The initial stage of devotion towards the Almighty Lord is the practice of Bhakti or the restlessness and yearning for God. It is also important that one practices Jnanayoga, Karmayoga and Bhaktiyoga. Controlling carnal desires and lust, coupled with spiritual austerity is the only path towards God realisation. The Gopis were able to successfully eviscerate all kinds of worldly pleasures and desires, and hence were able to experience the Rasalila and establish a communion with Lord Krishna. Rasalila was the climax of the Divine Love and it provided a feeling of eternal bliss or ananda. Radha, also revered as Adyashakti, is the most perfect illustration of selfless and intense love. The Vrindavana Lila of Lord Krishna was achieved after the performance of severe penance by the sages for many centuries. It is the intense yearning for the Lord i.e. Bhava, which essentially turns into Mahabhava or the ultimate feeling. An innocent mind, with child-like simplicity, is capable of understanding the minutest creation of the Lord.
Jayadeva and the robbers
On a particular occasion, Jayadeva could not manage to arrange sufficient funds to organise a festival in honour of Radha and Madhava. He decided to travel, so that he could arrange the appropriate funds, through his poetic and artistic skills. While he was returning, a gang of robbers robbed him of all the cash, cut his hands and feet and threw him into a well. Jayadeva continued to chant the names of the Lord loudly and on the third day, the King, who was out on a hunting expedition, discovered the plight of Jayadeva. The anguished King brought Jayadeva to his palace and treated him. Both the King and the Queen highly appreciated the divine aura of Jayadeva and devoted their lives to the service of the Lord.

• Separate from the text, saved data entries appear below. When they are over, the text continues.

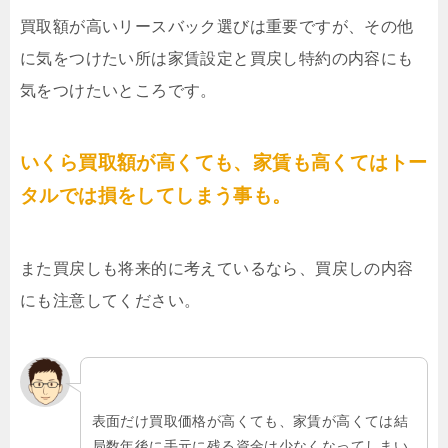
買取額が高いリースバック選びは重要ですが、その他
に気をつけたい所は家賃設定と買戻し特約の内容にも
気をつけたいところです。
いくら買取額が高くても、家賃も高くてはトー
タルでは損をしてしまう事も。
また買戻しも将来的に考えているなら、買戻しの内容
にも注意してください。
表面だけ買取価格が高くても、家賃が高くては結
局数年後に手元に残る資金は少なくなってしまい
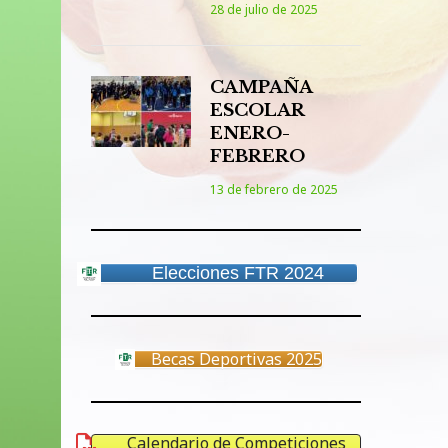
28 de julio de 2025
CAMPAÑA
ESCOLAR
ENERO-
FEBRERO
13 de febrero de 2025
Elecciones FTR 2024
Becas Deportivas 2025
Calendario de Competiciones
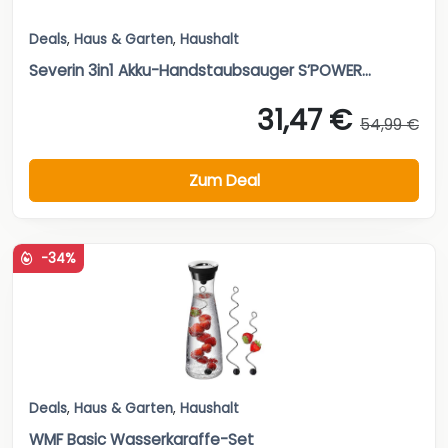
Deals
,
Haus & Garten
,
Haushalt
Severin 3in1 Akku-Handstaubsauger S’POWER...
31,47 €
54,99 €
Zum Deal
-34%
Deals
,
Haus & Garten
,
Haushalt
WMF Basic Wasserkaraffe-Set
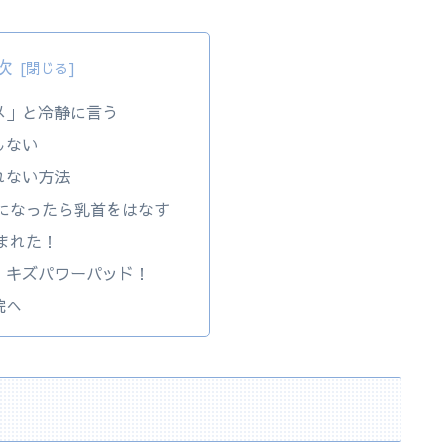
次
メ」と冷静に言う
しない
れない方法
になったら乳首をはなす
まれた！
、キズパワーパッド！
院へ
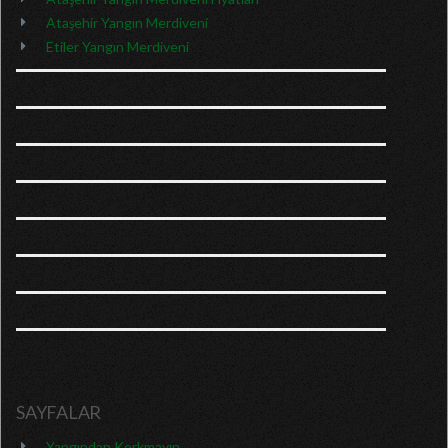
Ataşehir Yangın Merdiveni
Etiler Yangın Merdiveni
SAYFALAR
Yangından Korkmayın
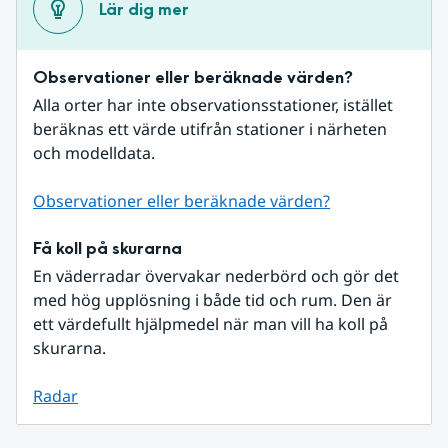
Lär dig mer
Observationer eller beräknade värden?
Alla orter har inte observationsstationer, istället 
beräknas ett värde utifrån stationer i närheten 
och modelldata.
Observationer eller beräknade värden?
Få koll på skurarna
En väderradar övervakar nederbörd och gör det 
med hög upplösning i både tid och rum. Den är 
ett värdefullt hjälpmedel när man vill ha koll på 
skurarna.
Radar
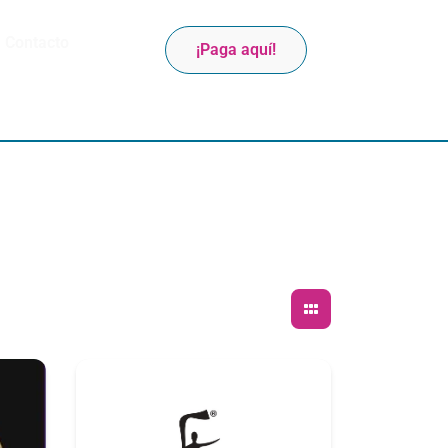
Contacto
¡Paga aquí!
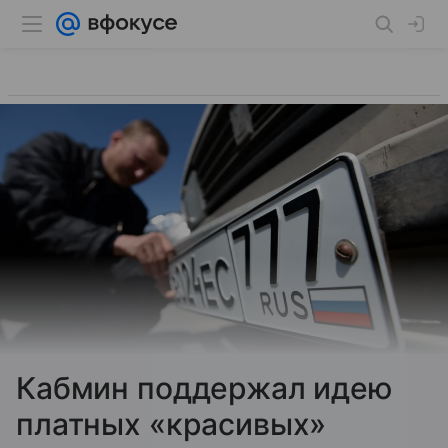
Кабмин поддержал идею
платных «красивых»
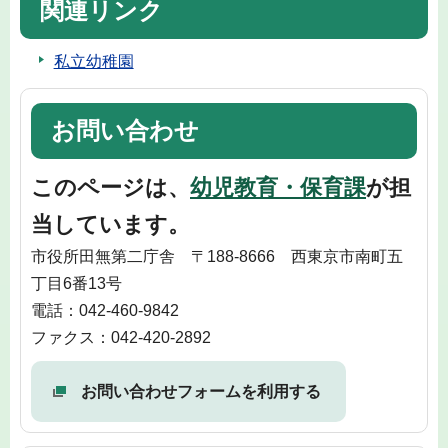
関連リンク
私立幼稚園
お問い合わせ
このページは、
幼児教育・保育課
が担
当しています。
市役所田無第二庁舎 〒188-8666 西東京市南町五
丁目6番13号
電話：042-460-9842
ファクス：042-420-2892
お問い合わせフォームを利用する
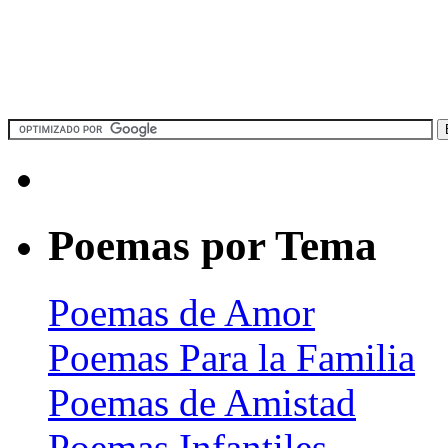
Poemas por Tema
Poemas de Amor
Poemas Para la Familia
Poemas de Amistad
Poemas Infantiles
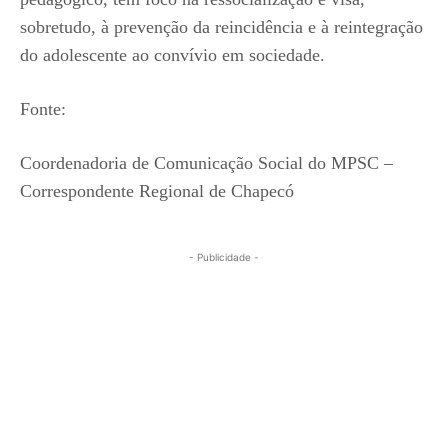
sobretudo, à prevenção da reincidência e à reintegração
do adolescente ao convívio em sociedade.
Fonte:
Coordenadoria de Comunicação Social do MPSC –
Correspondente Regional de Chapecó
- Publicidade -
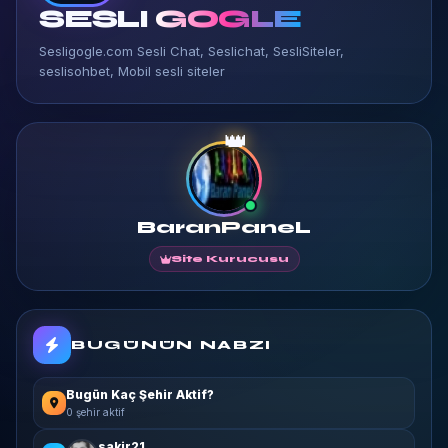
SESLI
GOGLE
Sesligogle.com Sesli Chat, Seslichat, SesliSiteler,
seslisohbet, Mobil sesli siteler
👑
BaranPaneL
Site Kurucusu
BUGÜNÜN NABZI
Bugün Kaç Şehir Aktif?
0 şehir aktif
sakir21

One day, the robbers who had attacked Jayadeva, disguised as devotees, appeared in the palace. Jayadeva instantly recognized them, but did not react. Instead, he behaved politely with them and even requested the King to gift them lots of money. On their way back, the robbers said to the servants that they were the persons responsible for Jayadeva’s plight and that they had done so as per the directions of a priest. As soon as they lied, the entire earth swallowed up the sinners. Thus, they were punished by the Almighty himself, instead of any revenge from Jayadeva.
Padmavati is tested
Performance of the sacrificial Sati was very much in vogue those days. To test the loyalty of Padmavati towards Jayadeva, one day the Queen announced that Jayadeva has passed away. Immediately Padmavati gave her life away. The Queen was terrified and out of her sense of guilt pleaded Jayadeva to put life back into Padmavati’s corpse. Jayadeva slowly whispered the words ‘Lord Krishna’, in her ears and immediately Padmavati started breathing.

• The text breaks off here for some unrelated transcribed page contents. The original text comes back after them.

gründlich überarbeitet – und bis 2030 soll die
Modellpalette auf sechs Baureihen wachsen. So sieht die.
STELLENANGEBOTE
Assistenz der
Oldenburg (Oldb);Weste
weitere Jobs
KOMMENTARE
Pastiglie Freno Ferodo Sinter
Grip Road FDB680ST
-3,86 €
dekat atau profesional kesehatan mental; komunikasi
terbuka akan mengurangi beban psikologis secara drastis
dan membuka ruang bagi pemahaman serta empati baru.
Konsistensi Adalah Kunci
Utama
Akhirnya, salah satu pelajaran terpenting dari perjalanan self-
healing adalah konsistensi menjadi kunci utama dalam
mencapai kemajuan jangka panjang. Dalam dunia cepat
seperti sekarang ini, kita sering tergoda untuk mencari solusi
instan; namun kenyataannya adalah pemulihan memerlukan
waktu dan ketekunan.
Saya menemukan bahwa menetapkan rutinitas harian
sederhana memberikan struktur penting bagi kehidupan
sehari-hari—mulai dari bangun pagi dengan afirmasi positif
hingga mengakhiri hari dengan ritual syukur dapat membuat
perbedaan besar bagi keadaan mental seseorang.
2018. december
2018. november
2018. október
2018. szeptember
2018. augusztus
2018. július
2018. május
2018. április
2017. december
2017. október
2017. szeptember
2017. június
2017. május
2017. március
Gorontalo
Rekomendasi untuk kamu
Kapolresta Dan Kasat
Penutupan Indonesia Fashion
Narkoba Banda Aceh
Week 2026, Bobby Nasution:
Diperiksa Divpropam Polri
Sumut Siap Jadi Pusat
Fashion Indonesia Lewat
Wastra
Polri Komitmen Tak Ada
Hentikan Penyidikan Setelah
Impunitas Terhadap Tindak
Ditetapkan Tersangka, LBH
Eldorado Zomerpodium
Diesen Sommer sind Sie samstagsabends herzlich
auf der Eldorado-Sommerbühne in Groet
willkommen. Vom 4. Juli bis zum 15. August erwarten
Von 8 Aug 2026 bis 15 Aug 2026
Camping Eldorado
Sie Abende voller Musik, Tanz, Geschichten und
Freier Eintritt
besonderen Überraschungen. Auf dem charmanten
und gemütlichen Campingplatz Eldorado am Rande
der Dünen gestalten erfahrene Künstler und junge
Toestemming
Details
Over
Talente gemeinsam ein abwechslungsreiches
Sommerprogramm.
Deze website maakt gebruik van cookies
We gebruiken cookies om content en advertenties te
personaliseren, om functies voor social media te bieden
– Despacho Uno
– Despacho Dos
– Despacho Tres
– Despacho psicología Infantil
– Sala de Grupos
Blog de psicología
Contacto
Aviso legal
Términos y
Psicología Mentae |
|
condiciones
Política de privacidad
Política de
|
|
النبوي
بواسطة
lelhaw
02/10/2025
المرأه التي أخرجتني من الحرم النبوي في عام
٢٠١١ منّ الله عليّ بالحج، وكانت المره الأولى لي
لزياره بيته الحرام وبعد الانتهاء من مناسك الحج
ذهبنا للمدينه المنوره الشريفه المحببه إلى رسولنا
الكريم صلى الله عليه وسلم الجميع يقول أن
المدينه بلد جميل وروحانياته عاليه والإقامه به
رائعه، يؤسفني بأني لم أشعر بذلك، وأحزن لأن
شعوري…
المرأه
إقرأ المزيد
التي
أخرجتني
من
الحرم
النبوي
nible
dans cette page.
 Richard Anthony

Jayadeva Goes to Vrindavan
Later, Jayadeva, along with his deities i.e. Radha and Madhava, went to Vrindavana and began to serve his deities, near Keshi Ghat. Every day he used to sing the Geeta Govinda and enthralled the residents of the area with his sweet voice. One of the merchants in the area built large temples dedicated to the deities.
There are different beliefs regarding the place of death of Jayadeva. Some believe that it was Jagannath Puri, others believe that it was Vrindavan. It is believed that before his death, Jayadeva had spent a considerable amount of time at Vrindavan. It is also widely believed that Jayadeva passed away on the sixth day of the waning moon, in the month of Pousha.